Press freedom must not be undermined in Covid-19 battle, says Council of Europe

Posted on: April 3, 2020 by Claire Meadows

Press freedom must not be undermined by measures to counter disinformation about COVID-19, the Council of Europe has today warned.

In a statement released by the Commissioner for Human Rights, Dunja Mijatović, the Council has warned that attempts to stop the spread of false information around the virus must not restrict press freedoms. Countries were also using the Covid-19 crisis to clamp down on press freedoms, it warned.

The Society of Editors has also warned that countries must not use the crisis as a pretext for clamping down on the rights of journalists and earlier this week, wrote to the Foreign Office asking what actions the government intends to take in relation to press freedom concerns in Hungary and Turkey.

Mijatović said that in the past weeks, parliaments, governments and local authorities have adopted legislation, decrees or decisions that clearly risk hampering the work of journalists and media actors and restricting the public’s right to receive information.

He said: “Global health problems caused by Covid-19 require effective measures to protect people’s health and lives. This includes combating disinformation that may cause panic and social unrest. Regrettably some governments are using this imperative as a pretext to introduce disproportionate restrictions to press freedom; this is a counterproductive approach that must stop.  Particularly in times of crisis, we need to protect our precious liberties and rights.

Mijatović also highlighted concerns in Hungary and the Russian Federation and said that journalists are “facing a variety of sanctions, including the risk, under new laws, of prison terms of up to five years for spreading “false information”. He also pointed to concerns in Azerbaijan, Romania, Bosnia and Herzegovina and said that in Armenia, a number of newspapers and websites had to delete some information, following the adoption of strict rules prohibiting the publication of information of a medical and epidemiological nature about the virus outbreak which is not fully consistent with official sources.

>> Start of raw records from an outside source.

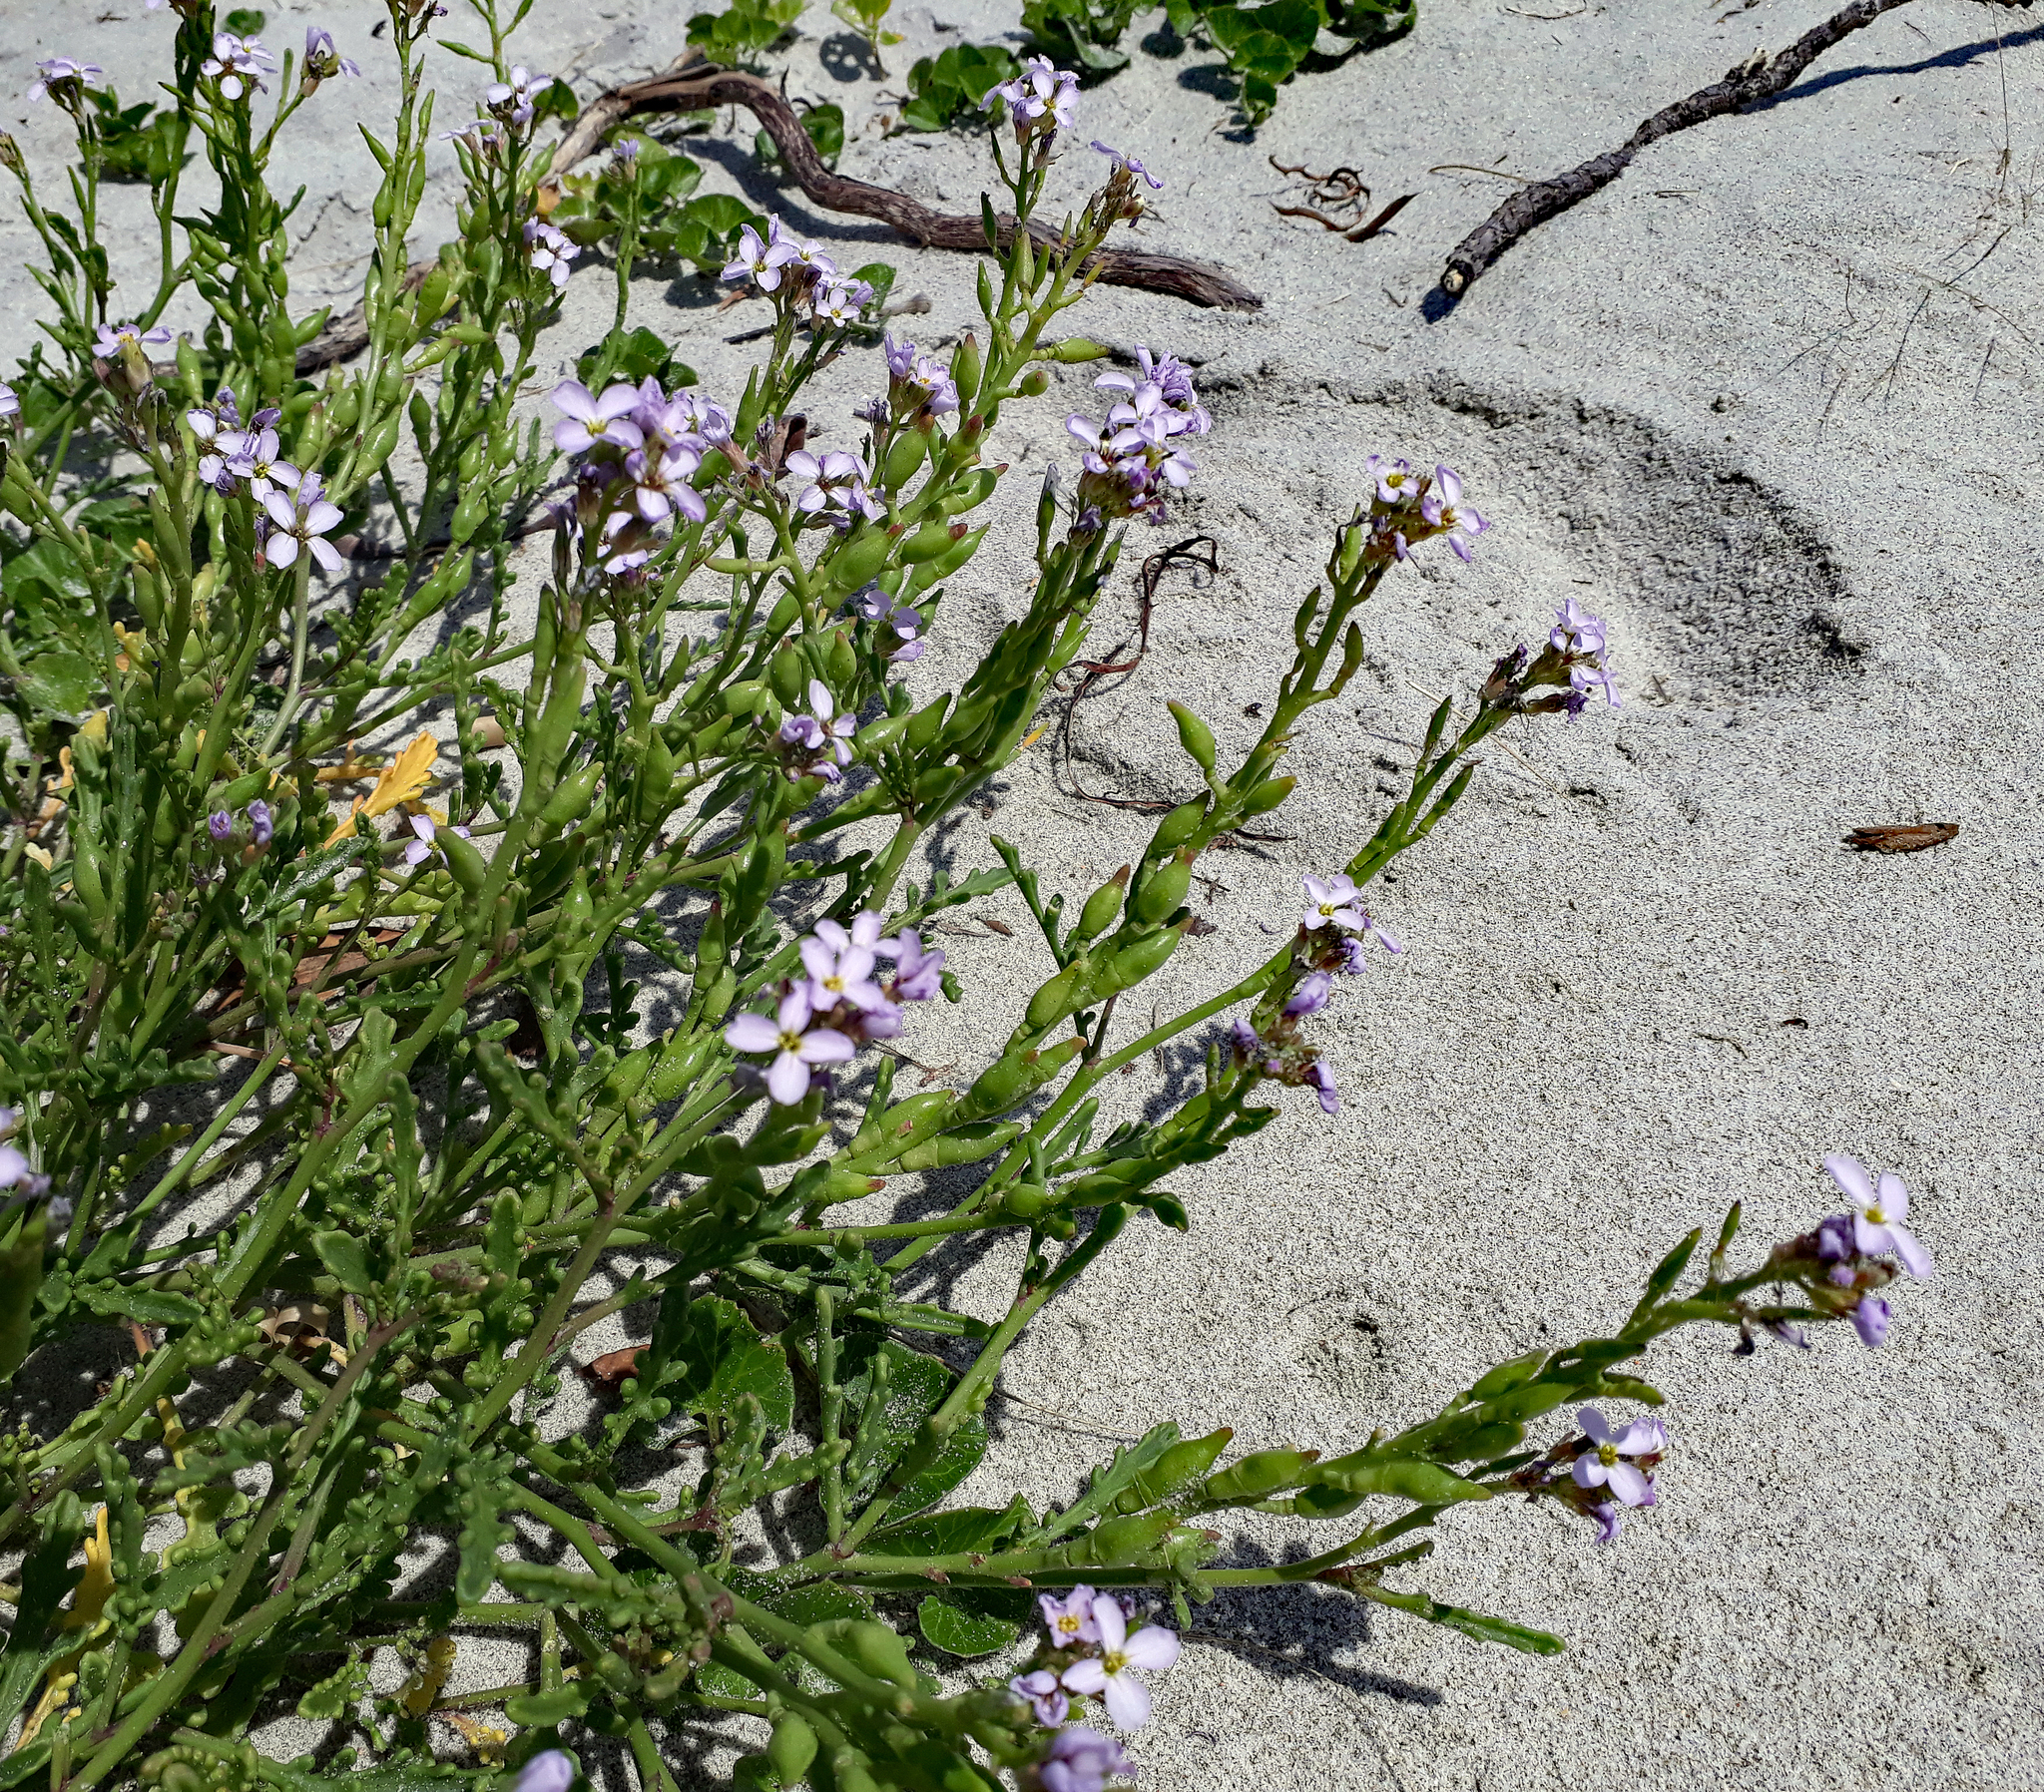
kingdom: Plantae
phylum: Tracheophyta
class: Magnoliopsida
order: Brassicales
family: Brassicaceae
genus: Cakile
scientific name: Cakile maritima
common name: Sea rocket
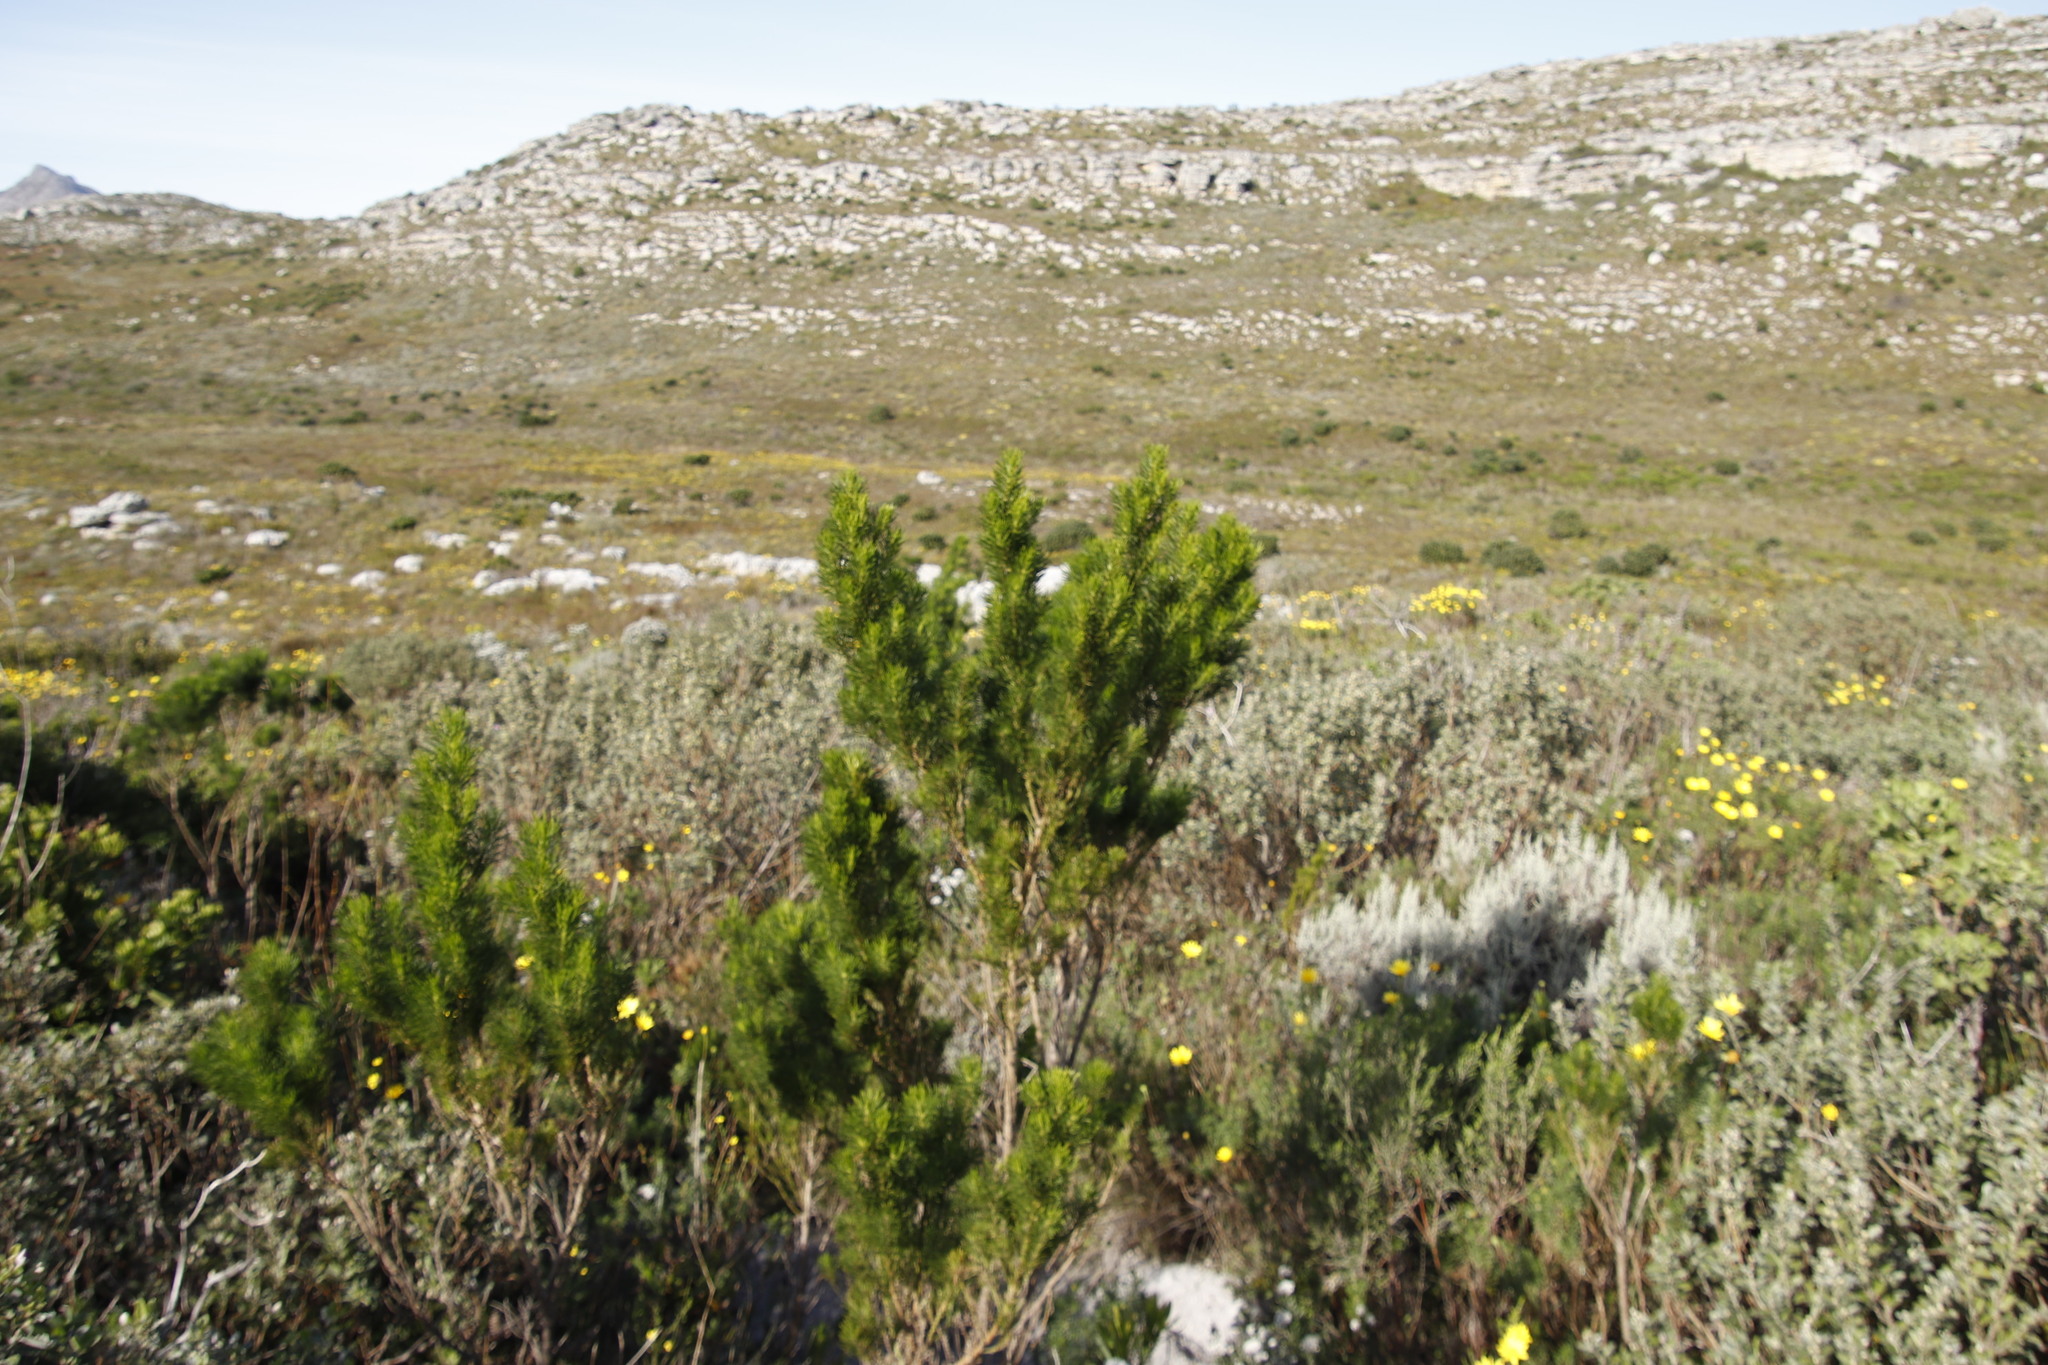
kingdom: Plantae
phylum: Tracheophyta
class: Magnoliopsida
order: Fabales
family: Fabaceae
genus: Psoralea
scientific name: Psoralea pinnata
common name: African scurfpea
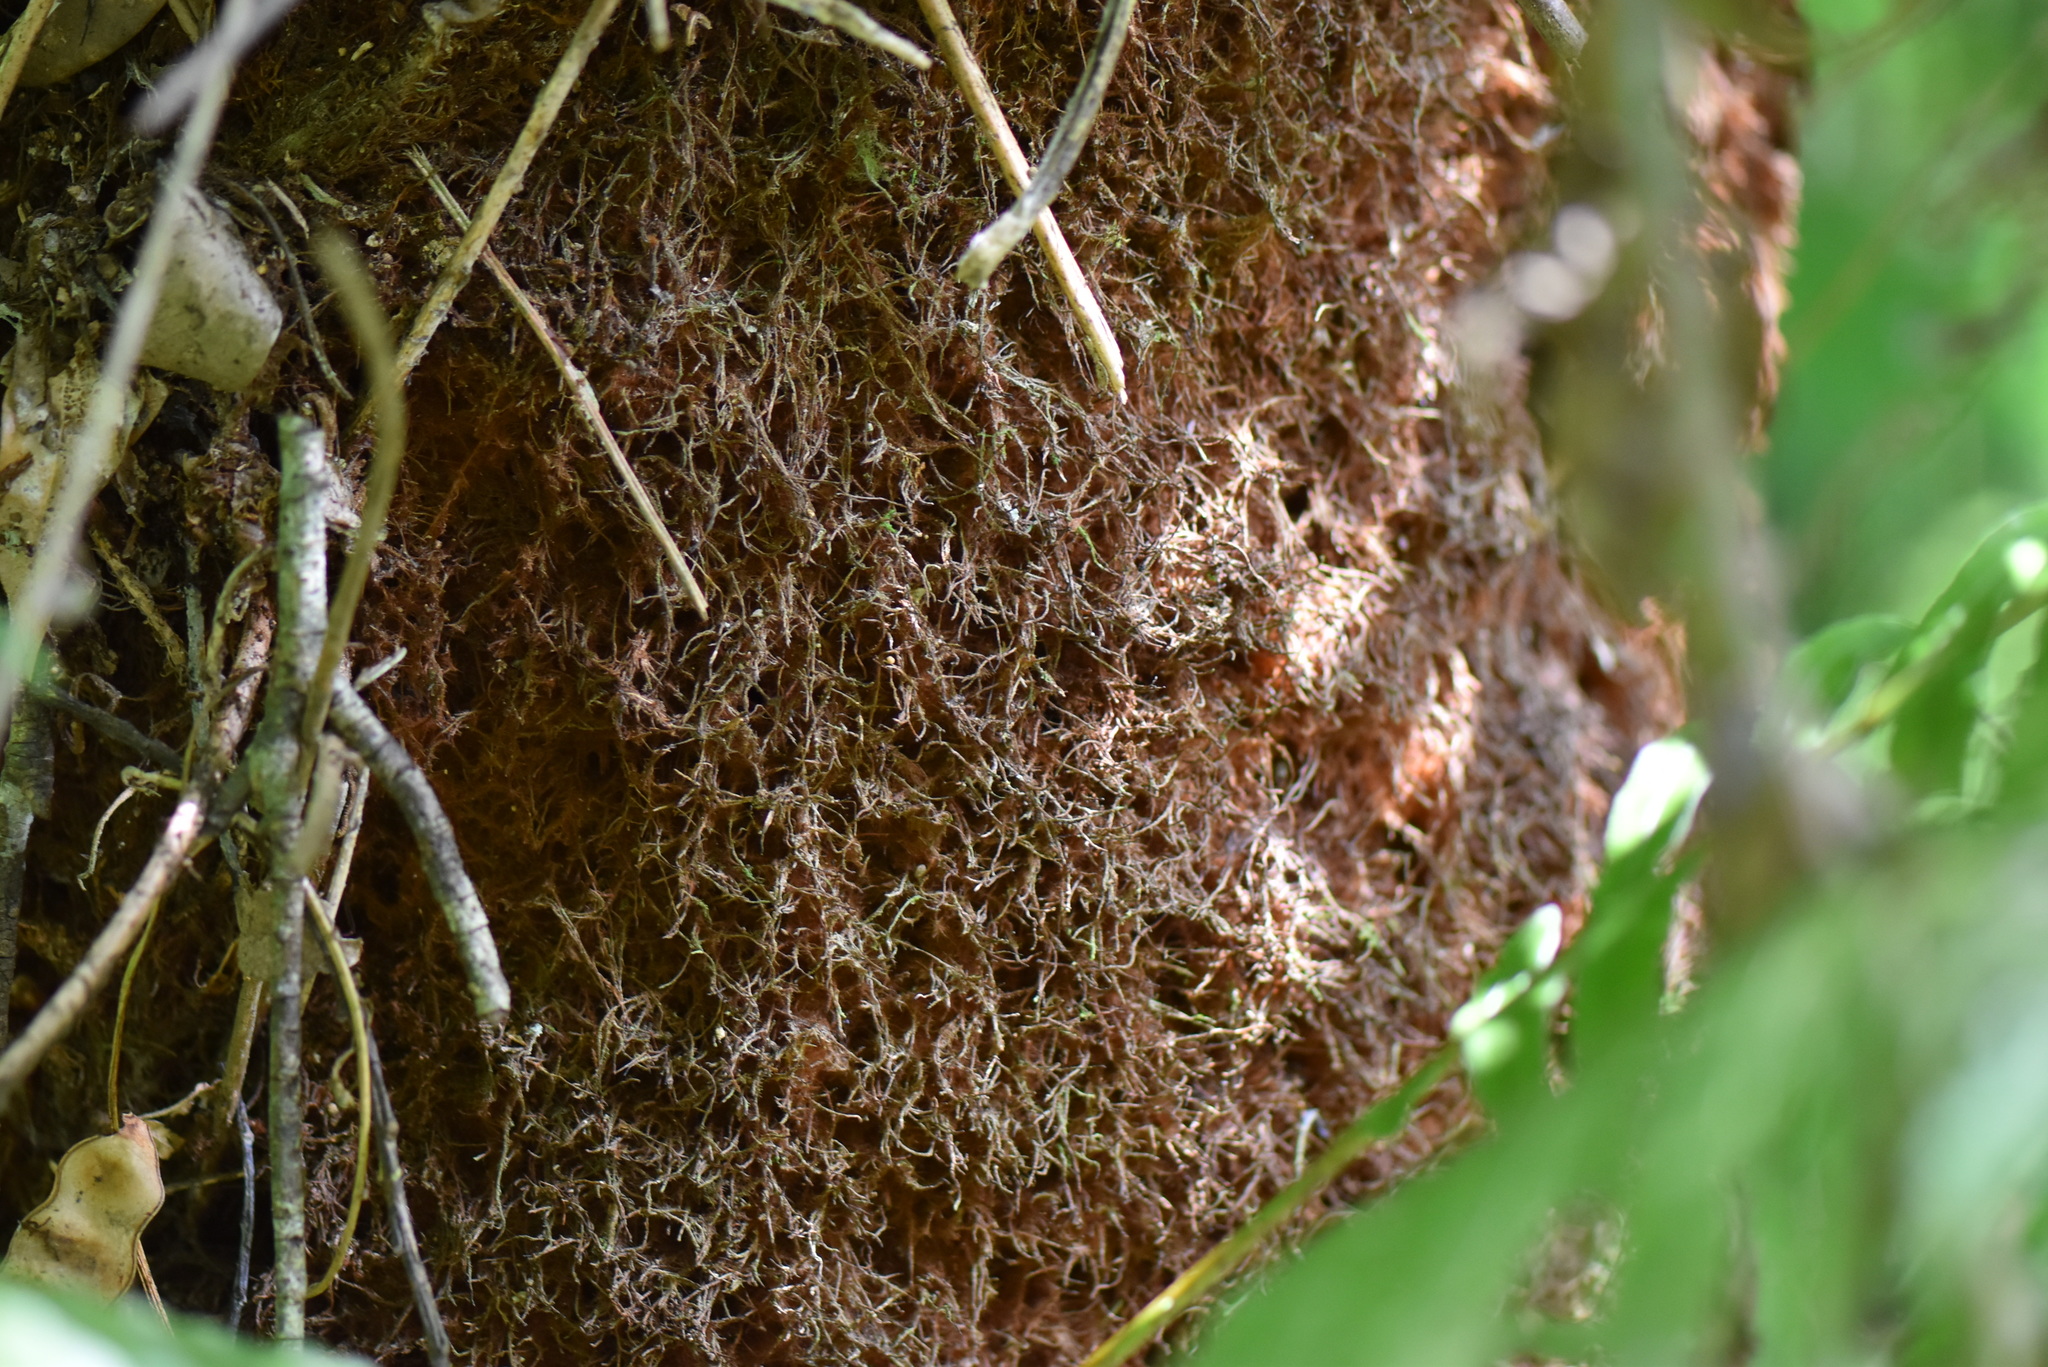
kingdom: Plantae
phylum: Tracheophyta
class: Polypodiopsida
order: Cyatheales
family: Dicksoniaceae
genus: Dicksonia
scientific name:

Mijatović said that access to information was critical during the crisis, that the filtering of information and delays in responses to freedom of information requests had already been observed in some countries and that some journalists had been barred by officials from accessing news and information related to the virus.

He said: “Access to information is also a collateral victim of the measures governments are taking to face the pandemic. However, as indicated in the recent Joint statement by international experts, journalism serves a crucial function during a public health emergency. Despite the fact that timely information is essential for the public to understand the danger and adopt measures at a personal level to protect themselves, the filtering of information and delays in responses to freedom of information requests have been observed in several member states. In the Czech Republic, Serbia and Italy, there have been reports of cases of journalists who were prevented from attending press conferences, obtaining information from health authorities or documenting the operations of law enforcement officials.

It is also of the utmost importance that journalists are able to work under safe conditions Mijatović said and he urged all Council of Europe member states to safeguard press and media freedom.

He added: “In Turkey, several journalists were detained in reprisal for their reporting on COVID-19. In Slovenia, a journalist who filed an information request about the measures adopted by the government to face the pandemic has been the target of a smear campaign by media close to the political party leading the government coalition.

“There is no doubt that governments are facing unprecedented challenges during this pandemic. This cannot however be an excuse to clamp down on the press and thus restrict people’s access to information. Journalists and media actors carry out indispensable work that serves the public good. Their work must be protected, not undermined.”

“I therefore urge all Council of Europe member states to preserve press and media freedom and ensure that measures to combat disinformation are necessary, proportionate and subject to regular oversight, including by Parliament and national human rights institutions. Measures to combat disinformation must never prevent journalists and media actors from carrying out their work or lead to content being unduly blocked on the Internet. Those countries which have introduced restrictions that do not meet these standards must repeal them as a matter of urgency.”